UC Merced students are getting ready for the finale of the 2012 spring semester. As we are getting closer to the end of the school year, nostalgia is prevalent among Bobcats, especially senior students who are graduating. Like every year, UC Merced says goodbye to the annual graduating class.
As Commencement was approaching, seniors expressed worry about not having a guest speaker lined up for commencement. However, earlier this month, school administrators released the news that the speaker will be former Lieutenant Governor Cruz Bustamante.
Having a Hispanic heritage, Bustamante will be speaking to a campus of minorities, ours being the most diverse of the UC schools. UCM is made up of around 40% Hispanic, from countries like Mexico, Honduras, Nicaragua, Venezuela, and more.
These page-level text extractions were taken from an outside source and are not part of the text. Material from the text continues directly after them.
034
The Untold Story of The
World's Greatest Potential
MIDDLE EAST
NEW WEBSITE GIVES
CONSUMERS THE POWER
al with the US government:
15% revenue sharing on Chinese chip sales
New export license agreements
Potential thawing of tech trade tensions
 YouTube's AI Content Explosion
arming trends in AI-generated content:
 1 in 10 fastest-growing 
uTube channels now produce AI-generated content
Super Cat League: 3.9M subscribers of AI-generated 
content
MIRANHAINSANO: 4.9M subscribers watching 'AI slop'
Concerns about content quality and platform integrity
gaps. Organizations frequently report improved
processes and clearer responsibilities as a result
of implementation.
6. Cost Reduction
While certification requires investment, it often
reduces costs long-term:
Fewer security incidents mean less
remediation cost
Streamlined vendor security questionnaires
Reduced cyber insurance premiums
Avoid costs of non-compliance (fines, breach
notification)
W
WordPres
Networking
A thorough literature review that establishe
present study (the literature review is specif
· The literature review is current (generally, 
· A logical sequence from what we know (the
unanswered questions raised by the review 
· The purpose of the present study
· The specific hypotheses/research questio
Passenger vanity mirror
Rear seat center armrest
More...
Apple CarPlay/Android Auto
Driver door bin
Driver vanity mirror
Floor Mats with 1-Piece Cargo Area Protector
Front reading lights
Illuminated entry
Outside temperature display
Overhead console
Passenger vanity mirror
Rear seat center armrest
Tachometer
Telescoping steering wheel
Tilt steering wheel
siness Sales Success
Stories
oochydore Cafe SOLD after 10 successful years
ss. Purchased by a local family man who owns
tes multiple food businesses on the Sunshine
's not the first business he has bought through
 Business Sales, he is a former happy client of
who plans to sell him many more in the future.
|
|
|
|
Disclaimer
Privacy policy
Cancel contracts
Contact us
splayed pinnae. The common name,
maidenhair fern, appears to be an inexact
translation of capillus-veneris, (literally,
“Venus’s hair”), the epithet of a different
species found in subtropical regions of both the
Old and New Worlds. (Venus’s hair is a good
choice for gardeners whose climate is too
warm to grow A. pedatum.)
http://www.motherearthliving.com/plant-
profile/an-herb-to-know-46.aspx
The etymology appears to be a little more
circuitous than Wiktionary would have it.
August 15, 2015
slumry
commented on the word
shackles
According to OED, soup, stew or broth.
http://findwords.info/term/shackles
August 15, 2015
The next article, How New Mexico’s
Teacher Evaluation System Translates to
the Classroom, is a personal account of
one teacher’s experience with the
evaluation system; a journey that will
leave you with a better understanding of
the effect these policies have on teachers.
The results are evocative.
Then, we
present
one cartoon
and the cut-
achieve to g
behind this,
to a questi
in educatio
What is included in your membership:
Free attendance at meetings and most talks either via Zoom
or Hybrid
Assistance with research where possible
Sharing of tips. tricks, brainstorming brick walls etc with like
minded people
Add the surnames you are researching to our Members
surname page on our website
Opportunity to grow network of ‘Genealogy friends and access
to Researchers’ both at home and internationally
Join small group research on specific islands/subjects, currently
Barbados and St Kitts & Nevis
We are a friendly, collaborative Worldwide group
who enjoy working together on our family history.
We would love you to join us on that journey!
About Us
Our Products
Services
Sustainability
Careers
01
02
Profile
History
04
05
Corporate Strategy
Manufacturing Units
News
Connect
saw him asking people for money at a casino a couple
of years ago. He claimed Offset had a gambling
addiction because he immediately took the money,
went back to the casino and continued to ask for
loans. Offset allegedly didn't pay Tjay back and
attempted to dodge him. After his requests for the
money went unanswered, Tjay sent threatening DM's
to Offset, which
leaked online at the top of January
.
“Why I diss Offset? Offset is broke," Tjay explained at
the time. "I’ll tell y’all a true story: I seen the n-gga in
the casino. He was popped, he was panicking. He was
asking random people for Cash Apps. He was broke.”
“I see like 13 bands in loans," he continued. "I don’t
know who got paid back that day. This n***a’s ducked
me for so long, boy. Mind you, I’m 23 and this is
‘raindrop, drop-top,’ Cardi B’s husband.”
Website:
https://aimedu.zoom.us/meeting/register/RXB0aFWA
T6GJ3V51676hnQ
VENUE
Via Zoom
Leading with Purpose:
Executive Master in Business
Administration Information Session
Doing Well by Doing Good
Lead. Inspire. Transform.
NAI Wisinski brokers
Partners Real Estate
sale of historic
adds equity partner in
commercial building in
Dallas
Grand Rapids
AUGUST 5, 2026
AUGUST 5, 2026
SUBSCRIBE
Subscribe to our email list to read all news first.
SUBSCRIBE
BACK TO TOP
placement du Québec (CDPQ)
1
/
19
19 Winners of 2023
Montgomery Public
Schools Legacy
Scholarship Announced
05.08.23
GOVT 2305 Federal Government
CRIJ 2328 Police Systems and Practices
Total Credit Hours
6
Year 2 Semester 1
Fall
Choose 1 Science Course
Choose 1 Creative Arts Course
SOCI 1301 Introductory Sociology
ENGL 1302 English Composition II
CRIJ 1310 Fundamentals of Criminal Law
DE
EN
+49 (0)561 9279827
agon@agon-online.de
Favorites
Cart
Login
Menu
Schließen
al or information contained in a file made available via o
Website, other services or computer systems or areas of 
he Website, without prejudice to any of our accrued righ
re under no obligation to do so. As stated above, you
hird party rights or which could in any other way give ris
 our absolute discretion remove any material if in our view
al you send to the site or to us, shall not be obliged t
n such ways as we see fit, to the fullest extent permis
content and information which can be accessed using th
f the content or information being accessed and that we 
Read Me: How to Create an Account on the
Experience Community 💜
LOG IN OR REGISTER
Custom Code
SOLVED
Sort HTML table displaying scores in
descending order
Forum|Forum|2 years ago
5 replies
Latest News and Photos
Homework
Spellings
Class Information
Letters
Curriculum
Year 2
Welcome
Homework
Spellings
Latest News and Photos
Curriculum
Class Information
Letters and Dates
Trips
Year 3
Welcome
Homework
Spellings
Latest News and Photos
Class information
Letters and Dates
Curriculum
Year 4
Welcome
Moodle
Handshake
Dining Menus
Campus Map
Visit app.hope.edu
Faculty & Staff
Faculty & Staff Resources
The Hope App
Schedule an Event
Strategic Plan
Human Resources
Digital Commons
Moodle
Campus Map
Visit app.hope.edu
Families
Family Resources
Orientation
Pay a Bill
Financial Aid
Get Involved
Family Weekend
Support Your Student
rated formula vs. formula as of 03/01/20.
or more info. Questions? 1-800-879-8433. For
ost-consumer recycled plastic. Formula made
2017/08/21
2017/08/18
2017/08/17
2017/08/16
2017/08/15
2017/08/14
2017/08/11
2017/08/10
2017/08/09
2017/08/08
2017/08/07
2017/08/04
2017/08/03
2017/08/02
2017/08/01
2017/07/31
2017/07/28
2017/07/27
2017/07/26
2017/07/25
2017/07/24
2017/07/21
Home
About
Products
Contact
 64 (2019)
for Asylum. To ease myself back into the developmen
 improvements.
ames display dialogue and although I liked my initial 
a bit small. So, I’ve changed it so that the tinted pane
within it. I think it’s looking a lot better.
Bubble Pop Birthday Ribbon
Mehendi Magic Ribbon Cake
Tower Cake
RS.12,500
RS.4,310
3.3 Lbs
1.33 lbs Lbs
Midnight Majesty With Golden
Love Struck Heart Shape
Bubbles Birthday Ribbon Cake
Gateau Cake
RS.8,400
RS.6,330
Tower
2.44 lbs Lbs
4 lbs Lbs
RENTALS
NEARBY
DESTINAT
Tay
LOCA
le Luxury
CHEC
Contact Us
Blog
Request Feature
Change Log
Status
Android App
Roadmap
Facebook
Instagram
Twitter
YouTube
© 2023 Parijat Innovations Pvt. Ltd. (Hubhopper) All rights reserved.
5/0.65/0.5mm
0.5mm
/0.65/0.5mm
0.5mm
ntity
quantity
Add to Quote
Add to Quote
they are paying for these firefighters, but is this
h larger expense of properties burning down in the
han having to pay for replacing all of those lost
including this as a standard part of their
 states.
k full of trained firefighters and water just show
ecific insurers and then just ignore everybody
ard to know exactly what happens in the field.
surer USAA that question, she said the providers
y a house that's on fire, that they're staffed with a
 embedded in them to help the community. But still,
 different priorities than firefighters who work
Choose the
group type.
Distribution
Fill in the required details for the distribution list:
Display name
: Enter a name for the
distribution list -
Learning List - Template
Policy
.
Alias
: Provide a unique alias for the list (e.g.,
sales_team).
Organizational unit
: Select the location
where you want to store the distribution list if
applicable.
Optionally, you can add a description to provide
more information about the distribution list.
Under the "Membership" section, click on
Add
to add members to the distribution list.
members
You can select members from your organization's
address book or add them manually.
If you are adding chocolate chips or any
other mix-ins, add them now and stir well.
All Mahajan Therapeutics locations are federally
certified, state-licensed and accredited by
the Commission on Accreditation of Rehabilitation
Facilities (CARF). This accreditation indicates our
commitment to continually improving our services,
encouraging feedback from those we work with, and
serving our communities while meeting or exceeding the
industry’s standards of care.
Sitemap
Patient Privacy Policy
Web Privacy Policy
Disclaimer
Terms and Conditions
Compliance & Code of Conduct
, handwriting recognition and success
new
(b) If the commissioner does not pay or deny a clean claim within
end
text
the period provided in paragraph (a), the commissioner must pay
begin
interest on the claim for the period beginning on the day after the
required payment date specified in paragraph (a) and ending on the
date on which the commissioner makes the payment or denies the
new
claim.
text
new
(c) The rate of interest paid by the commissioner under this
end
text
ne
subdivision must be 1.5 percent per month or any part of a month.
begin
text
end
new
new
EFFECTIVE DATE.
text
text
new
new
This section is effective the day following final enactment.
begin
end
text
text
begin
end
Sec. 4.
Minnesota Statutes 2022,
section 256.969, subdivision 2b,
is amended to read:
Bustamante’s ethnicity is not importantly solely to the Hispanic population, but rather to the cluster of minorities (such as African American and Middle Eastern) who make up the UCM student population. In addition, Central Valley locals can identify with Bustamante, who has born in the town of Dinuba, later moved to San Joaquin, graduated from Tranquillity High School, and was attended college in Fresno.
Lt. Gov. Bustamante was one of the initial advocates for and supporters of the construction of our campus. As a public official, he as worked closely with other elected representatives in the Central Valley to ensure that needed funds were committed to UCM’s early planning, construction, and development.
Lt. Gov. Bustamante comes from an immigrant family from Zacatecas, Mexico. As in many Hispanic homes, Spanish was the first language for him and his five brothers and sisters. Both of his parents were dedicated to being educated citizens who would achieve the American Dream, and in order to support their family financially, they worked multiple jobs.
Earlier in his youth, he worked in the fields to help support his family, and later attended Fresno State University. In an attempt to help his son succeed professionally, Bustamante’s father looked for possible internships, and succeeded in getting his son to work for a senator in Washington D.C. After all his experiences on the East Coast, Lt. Gov. Bustamante returned to the Central Valley area to help local communities.
Among his colleagues and the general public, he is know as a low-profile politician who has worked hard, and is committed to directly addressing issues that oppress minorities. He has helped many believe that Latinos could be influential leaders in this country.
In a UCM press release, school administrators bespoke their enthusiasm for Bustamante’s selection. In addition, a group of students gathered at the Lantern Café, and talked about how they identified with the speaker based on his prior hardships, and the ways in which he overcame challenges in his life. As a product of the Central Valley’s higher education system, Bustamante will be speaking to the graduating class that will have launched into the world from the same roots from which he succeeded.